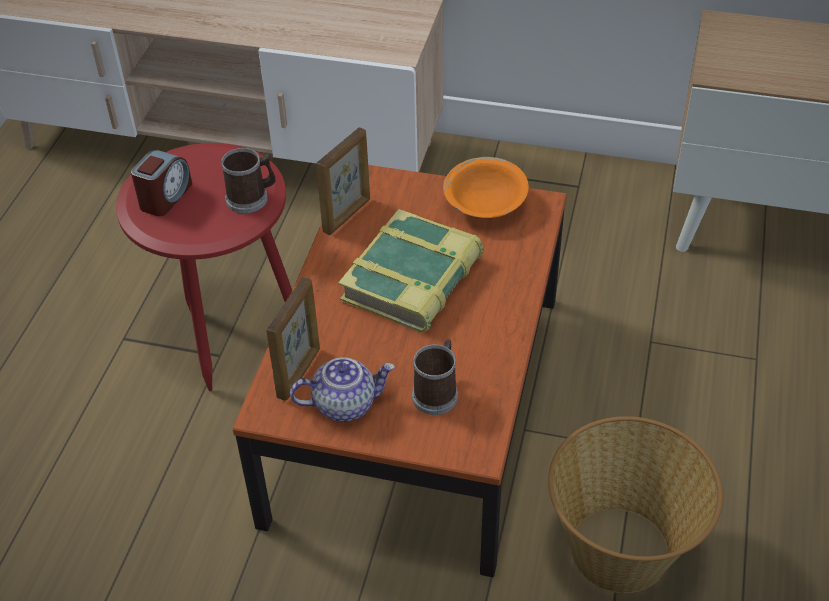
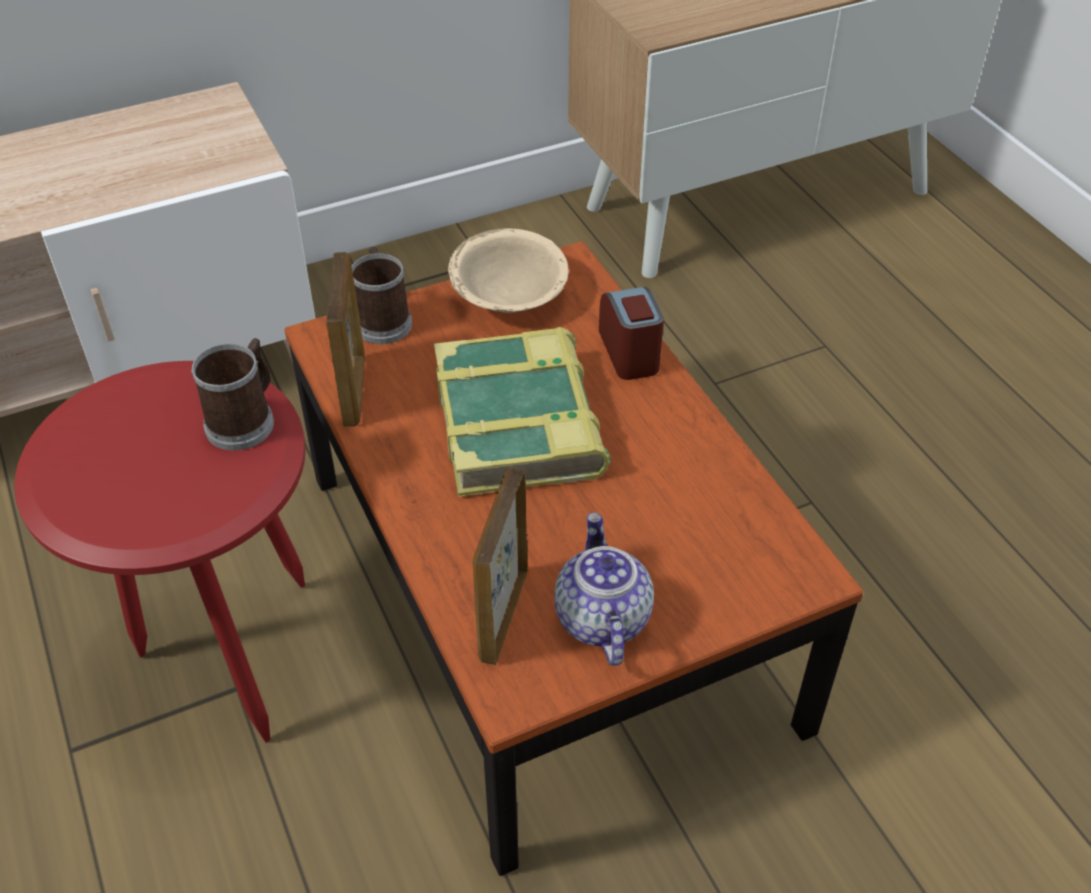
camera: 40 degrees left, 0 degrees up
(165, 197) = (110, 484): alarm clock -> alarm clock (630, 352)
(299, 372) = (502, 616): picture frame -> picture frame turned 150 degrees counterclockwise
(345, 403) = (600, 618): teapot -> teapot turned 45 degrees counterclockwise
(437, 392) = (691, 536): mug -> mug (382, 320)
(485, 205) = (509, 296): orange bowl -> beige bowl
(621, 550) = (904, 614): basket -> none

▸ **Your task**
Without including any pictures, print all of the material exactly as given.

▸ **Written solution**
camera: 40 degrees left, 0 degrees up
(165, 197) = (110, 484): alarm clock -> alarm clock (630, 352)
(299, 372) = (502, 616): picture frame -> picture frame turned 150 degrees counterclockwise
(345, 403) = (600, 618): teapot -> teapot turned 45 degrees counterclockwise
(437, 392) = (691, 536): mug -> mug (382, 320)
(485, 205) = (509, 296): orange bowl -> beige bowl
(621, 550) = (904, 614): basket -> none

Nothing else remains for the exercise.